Machine control. You need to configure the OS, manage certificates, or run background services alongside the worker.
Legacy software. The connector or client library only runs on a specific OS version or architecture.

This is a boundary-driven decision, not a rejection of managed compute. If the constraint goes away (the target gets a public API, the library gets containerized), revisit the decision.

Keep workflow logic in cloud services

The most common mistake with hybrid workers is putting too much logic on the VM. The VM should do the minimum necessary: receive a work item, call the private target, report the result. Everything else belongs in cloud services.

Use Service Bus for work delivery. The VM pulls messages from a Service Bus queue. This gives you message ownership, retries, and dead-lettering without building that into the VM application. See Reliable Worker with Service Bus for the full pattern.

Use Cosmos DB or Storage for state. Workflow progress, checkpoints, and artifacts should live in cloud-side stores (Cosmos DB, Azure Storage), not on the VM’s local disk. If the VM dies, the state survives. See State and Artifacts for the storage split.

Keep scheduling in cloud services. If the work is timer-driven, use a cloud-side timer (Azure Functions, Logic Apps) that enqueues work items to Service Bus. The VM consumes from the queue. Do not run cron jobs on the VM for workflow orchestration.

Security considerations

A VM in a private network with access to sensitive targets needs careful security:

Managed identity. Use Azure managed identity for the VM to authenticate to cloud services (Service Bus, Cosmos DB, Storage, Key Vault). No credentials stored on disk or in environment variables. The VM’s identity gets only the RBAC roles it needs.

Private endpoints. Connect the VM to Azure services (Service Bus, Cosmos DB, Storage) over private endpoints so traffic stays on the Azure backbone and never traverses the public internet.

NSG rules. Network Security Groups should restrict the VM’s inbound and outbound traffic to exactly what is needed. Block everything else. The VM should accept connections from the on-prem targets it serves and from Azure management services, nothing more.
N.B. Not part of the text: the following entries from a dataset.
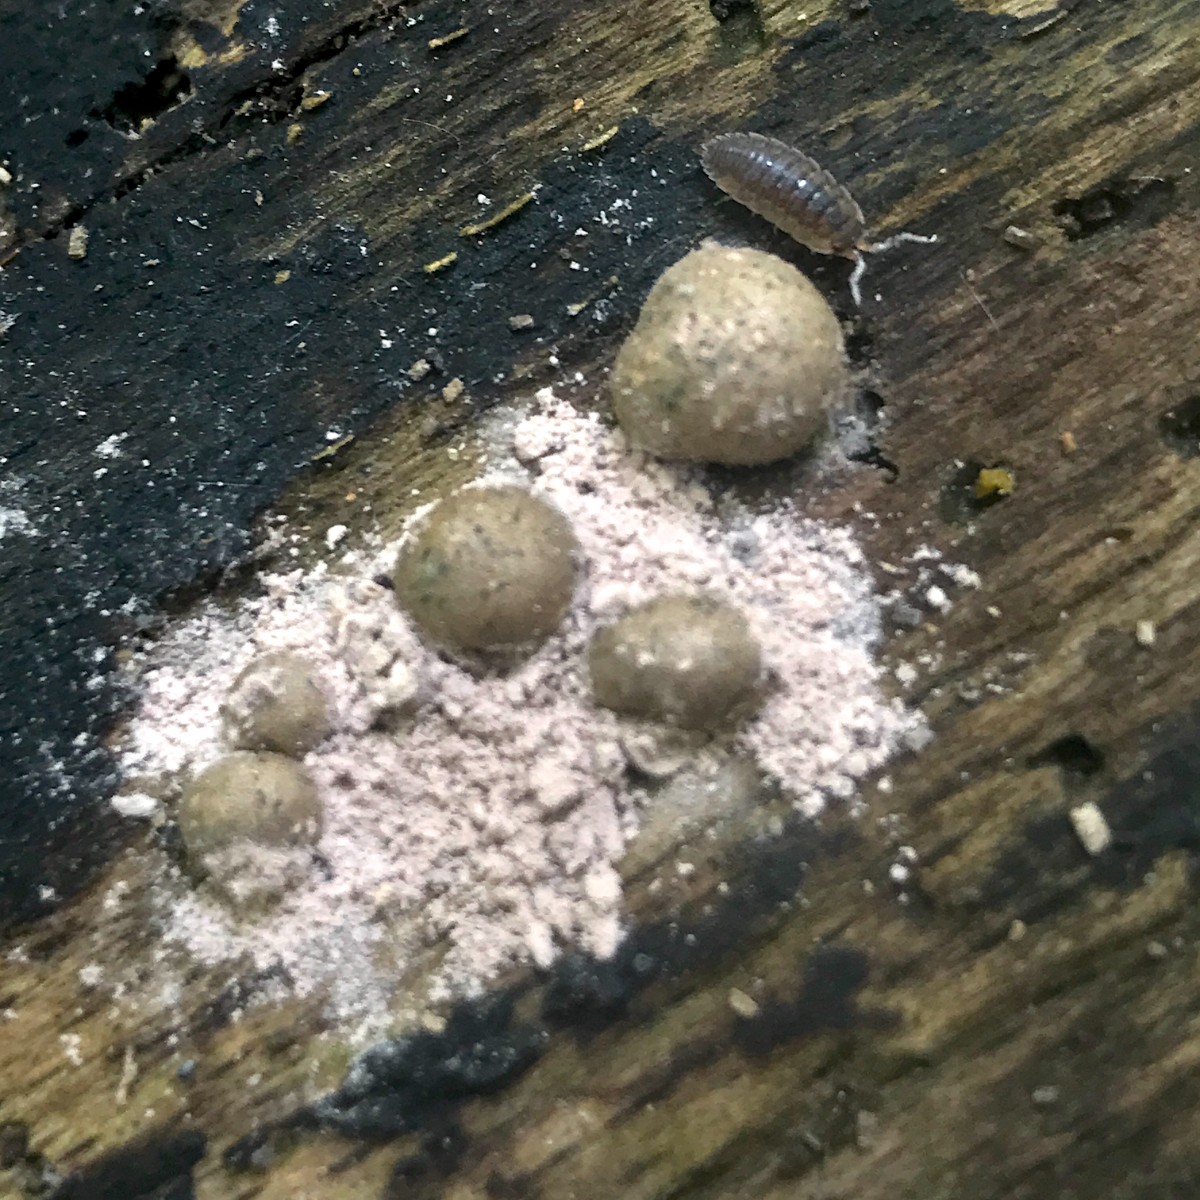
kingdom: Protozoa
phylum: Mycetozoa
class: Myxomycetes
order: Cribrariales
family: Tubiferaceae
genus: Lycogala
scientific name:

Minimal surface. Do not install anything on the VM beyond what the worker needs. No development tools, no admin portals, no SSH from the internet. Treat it as an appliance.

Trade-offs

This pattern solves real reachability and host-control problems, but it adds operational cost:

You own the machine lifecycle. Patching, monitoring, disk management, and OS updates are your responsibility. Managed compute handles this for you.
Scaling is manual. Adding capacity means provisioning more VMs, not adjusting a slider. Plan for peak load or accept that scaling takes time.
Failure is louder. A crashed VM stops processing entirely until it is restarted. Managed compute auto-recovers. Build monitoring and auto-restart into your operational model.
Cost is constant. The VM runs (and costs money) whether it is processing work or idle. Right-size it for the actual workload.

Choose this pattern because the boundary requires it, not because it feels familiar.

When not to use this pattern

This pattern is wrong when:

The target is publicly reachable. If the downstream system exposes a public API (or can be reached through an API gateway), use managed compute. A VM adds complexity for no benefit.
Managed compute can reach the target. Azure Functions with VNet integration, Container Apps with private networking, or Azure App Service with hybrid connections can reach many “private” targets without a dedicated VM.
There is no machine-specific dependency. If the worker is pure application code with no OS-level requirements, containerize it and run it on managed compute.
You are avoiding learning managed services. Adding VMs because they are familiar, when managed compute would work, creates unnecessary operational burden.

If the network and host constraints are absent, use the simpler patterns: Graph-Driven Automation for Functions-based work, or Reliable Worker for Service Bus-driven processing on managed compute.